**TASK INSTRUCTIONS**
Identify all lines in the data containing the string "object". Copy them out.

**Stored data**
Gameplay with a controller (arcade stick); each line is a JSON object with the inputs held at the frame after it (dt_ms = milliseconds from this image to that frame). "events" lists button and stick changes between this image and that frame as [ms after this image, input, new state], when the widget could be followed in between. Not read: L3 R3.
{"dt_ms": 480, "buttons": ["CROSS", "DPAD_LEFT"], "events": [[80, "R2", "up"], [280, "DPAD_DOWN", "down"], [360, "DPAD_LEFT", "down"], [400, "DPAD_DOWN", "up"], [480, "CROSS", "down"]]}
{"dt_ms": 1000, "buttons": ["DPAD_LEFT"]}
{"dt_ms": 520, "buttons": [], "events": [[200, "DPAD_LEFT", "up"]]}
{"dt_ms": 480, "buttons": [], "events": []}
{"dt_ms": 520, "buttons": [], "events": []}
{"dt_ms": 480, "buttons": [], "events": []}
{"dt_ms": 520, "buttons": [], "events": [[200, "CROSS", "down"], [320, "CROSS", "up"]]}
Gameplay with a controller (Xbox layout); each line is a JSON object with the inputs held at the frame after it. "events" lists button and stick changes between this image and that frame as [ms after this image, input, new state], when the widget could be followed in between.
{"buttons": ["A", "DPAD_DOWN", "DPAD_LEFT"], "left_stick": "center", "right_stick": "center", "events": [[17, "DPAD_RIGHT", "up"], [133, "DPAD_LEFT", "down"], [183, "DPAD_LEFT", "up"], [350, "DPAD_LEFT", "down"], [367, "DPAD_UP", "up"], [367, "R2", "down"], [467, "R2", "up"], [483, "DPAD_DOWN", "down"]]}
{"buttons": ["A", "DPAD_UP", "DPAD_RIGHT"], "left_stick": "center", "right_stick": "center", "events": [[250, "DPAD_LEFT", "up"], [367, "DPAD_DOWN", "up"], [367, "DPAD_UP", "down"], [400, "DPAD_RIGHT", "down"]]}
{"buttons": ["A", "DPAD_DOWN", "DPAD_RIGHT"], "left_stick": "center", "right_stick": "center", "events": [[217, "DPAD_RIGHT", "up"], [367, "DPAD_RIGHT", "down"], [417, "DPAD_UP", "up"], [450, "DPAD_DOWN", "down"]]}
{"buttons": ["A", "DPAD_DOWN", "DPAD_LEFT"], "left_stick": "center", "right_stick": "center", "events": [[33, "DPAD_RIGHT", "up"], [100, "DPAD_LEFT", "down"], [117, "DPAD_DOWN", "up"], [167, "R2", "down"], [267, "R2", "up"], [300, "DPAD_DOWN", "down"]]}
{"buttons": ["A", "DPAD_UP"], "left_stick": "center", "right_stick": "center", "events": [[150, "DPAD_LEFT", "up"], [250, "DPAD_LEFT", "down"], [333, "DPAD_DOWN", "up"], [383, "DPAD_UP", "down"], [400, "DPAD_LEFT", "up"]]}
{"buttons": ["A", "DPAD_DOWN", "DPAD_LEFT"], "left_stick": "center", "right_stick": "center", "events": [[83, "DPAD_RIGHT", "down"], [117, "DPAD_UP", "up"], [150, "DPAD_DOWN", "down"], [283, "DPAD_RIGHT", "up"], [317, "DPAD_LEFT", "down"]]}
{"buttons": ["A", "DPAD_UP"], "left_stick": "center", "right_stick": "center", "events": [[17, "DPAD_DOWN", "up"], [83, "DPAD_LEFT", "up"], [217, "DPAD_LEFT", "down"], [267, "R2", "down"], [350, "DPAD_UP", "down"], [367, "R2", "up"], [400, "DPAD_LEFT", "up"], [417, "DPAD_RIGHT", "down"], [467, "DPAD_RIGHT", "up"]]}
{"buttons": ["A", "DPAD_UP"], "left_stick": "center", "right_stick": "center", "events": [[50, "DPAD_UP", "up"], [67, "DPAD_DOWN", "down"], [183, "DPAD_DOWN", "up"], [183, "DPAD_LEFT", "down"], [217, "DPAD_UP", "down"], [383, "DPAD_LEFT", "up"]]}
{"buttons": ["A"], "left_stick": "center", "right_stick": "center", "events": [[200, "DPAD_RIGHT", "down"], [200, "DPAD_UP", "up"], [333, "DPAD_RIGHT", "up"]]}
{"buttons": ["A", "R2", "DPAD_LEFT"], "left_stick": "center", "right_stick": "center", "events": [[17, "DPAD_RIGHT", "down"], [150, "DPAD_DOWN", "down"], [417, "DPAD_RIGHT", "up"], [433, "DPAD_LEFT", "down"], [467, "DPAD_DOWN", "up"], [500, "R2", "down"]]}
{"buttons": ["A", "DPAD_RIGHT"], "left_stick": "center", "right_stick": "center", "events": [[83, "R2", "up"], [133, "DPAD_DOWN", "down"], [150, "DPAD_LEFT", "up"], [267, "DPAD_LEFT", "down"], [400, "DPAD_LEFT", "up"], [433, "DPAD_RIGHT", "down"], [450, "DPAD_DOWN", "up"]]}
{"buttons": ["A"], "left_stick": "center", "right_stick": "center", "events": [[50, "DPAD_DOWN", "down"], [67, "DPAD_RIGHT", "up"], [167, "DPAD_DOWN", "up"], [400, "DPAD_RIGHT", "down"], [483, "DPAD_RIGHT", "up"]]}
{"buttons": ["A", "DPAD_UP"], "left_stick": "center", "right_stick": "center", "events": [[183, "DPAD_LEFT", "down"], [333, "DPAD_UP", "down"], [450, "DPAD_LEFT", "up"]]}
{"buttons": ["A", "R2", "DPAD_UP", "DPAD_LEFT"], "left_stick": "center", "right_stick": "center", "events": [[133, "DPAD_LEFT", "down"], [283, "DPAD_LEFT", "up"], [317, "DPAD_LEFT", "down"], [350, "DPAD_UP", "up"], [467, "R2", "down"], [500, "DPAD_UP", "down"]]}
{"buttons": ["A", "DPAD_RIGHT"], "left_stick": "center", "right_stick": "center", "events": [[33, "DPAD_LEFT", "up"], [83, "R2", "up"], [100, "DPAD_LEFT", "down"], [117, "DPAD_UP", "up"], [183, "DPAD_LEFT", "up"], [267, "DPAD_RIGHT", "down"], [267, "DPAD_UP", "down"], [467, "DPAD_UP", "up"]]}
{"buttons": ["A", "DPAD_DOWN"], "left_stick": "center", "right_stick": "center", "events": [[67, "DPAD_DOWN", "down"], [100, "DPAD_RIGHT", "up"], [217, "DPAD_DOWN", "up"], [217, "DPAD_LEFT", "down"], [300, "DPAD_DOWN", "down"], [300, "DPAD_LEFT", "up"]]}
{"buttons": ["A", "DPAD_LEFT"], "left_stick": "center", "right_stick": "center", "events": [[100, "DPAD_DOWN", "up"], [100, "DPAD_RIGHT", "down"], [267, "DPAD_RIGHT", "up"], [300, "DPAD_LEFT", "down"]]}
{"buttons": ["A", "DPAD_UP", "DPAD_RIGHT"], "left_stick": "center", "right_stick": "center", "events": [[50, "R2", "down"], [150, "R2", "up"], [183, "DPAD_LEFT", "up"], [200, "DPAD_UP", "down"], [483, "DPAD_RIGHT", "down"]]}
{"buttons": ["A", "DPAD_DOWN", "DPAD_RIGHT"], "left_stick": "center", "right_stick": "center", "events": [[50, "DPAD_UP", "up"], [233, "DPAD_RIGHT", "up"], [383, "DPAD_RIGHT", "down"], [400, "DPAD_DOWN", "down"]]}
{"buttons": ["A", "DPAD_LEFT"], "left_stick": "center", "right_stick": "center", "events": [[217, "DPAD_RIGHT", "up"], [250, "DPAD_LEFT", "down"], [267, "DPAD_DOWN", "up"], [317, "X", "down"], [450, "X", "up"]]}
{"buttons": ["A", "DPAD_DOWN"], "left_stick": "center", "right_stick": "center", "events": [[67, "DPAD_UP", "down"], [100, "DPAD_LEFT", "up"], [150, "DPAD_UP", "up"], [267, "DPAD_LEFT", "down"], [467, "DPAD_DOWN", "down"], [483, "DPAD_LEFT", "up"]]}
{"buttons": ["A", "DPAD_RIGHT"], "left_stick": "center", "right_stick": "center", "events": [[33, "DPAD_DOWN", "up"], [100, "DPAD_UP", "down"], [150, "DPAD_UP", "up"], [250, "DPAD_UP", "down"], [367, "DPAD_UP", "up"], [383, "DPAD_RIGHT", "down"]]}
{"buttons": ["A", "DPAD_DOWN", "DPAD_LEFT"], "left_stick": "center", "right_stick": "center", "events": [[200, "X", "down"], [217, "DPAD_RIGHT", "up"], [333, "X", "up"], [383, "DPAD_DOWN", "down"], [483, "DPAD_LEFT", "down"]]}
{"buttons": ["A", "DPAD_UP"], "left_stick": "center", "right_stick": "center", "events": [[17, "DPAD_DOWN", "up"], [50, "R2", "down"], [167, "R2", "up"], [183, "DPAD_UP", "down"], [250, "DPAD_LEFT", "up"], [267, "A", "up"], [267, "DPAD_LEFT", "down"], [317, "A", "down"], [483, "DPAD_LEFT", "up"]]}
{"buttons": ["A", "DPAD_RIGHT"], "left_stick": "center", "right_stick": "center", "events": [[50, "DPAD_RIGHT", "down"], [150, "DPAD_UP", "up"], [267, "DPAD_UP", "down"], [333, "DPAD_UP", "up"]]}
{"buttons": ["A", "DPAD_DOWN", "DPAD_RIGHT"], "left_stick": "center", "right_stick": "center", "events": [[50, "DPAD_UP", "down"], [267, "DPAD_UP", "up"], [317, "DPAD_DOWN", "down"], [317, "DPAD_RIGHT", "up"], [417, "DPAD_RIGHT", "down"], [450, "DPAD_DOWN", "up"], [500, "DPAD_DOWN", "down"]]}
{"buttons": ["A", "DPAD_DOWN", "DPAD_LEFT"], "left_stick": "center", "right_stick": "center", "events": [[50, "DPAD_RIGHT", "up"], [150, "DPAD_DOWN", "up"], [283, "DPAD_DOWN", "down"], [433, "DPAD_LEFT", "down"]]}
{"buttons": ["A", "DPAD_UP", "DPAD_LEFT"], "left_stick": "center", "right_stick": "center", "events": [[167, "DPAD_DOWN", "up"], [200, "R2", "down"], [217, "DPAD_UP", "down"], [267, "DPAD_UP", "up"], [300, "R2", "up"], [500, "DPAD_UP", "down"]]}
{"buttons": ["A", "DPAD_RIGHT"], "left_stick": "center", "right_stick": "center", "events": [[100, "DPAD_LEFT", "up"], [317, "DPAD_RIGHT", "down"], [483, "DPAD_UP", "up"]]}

**TASK OUTPUT**
Gameplay with a controller (arcade stick); each line is a JSON object with the inputs held at the frame after it (dt_ms = milliseconds from this image to that frame). "events" lists button and stick changes between this image and that frame as [ms after this image, input, new state], when the widget could be followed in between. Not read: L3 R3.
Gameplay with a controller (Xbox layout); each line is a JSON object with the inputs held at the frame after it. "events" lists button and stick changes between this image and that frame as [ms after this image, input, new state], when the widget could be followed in between.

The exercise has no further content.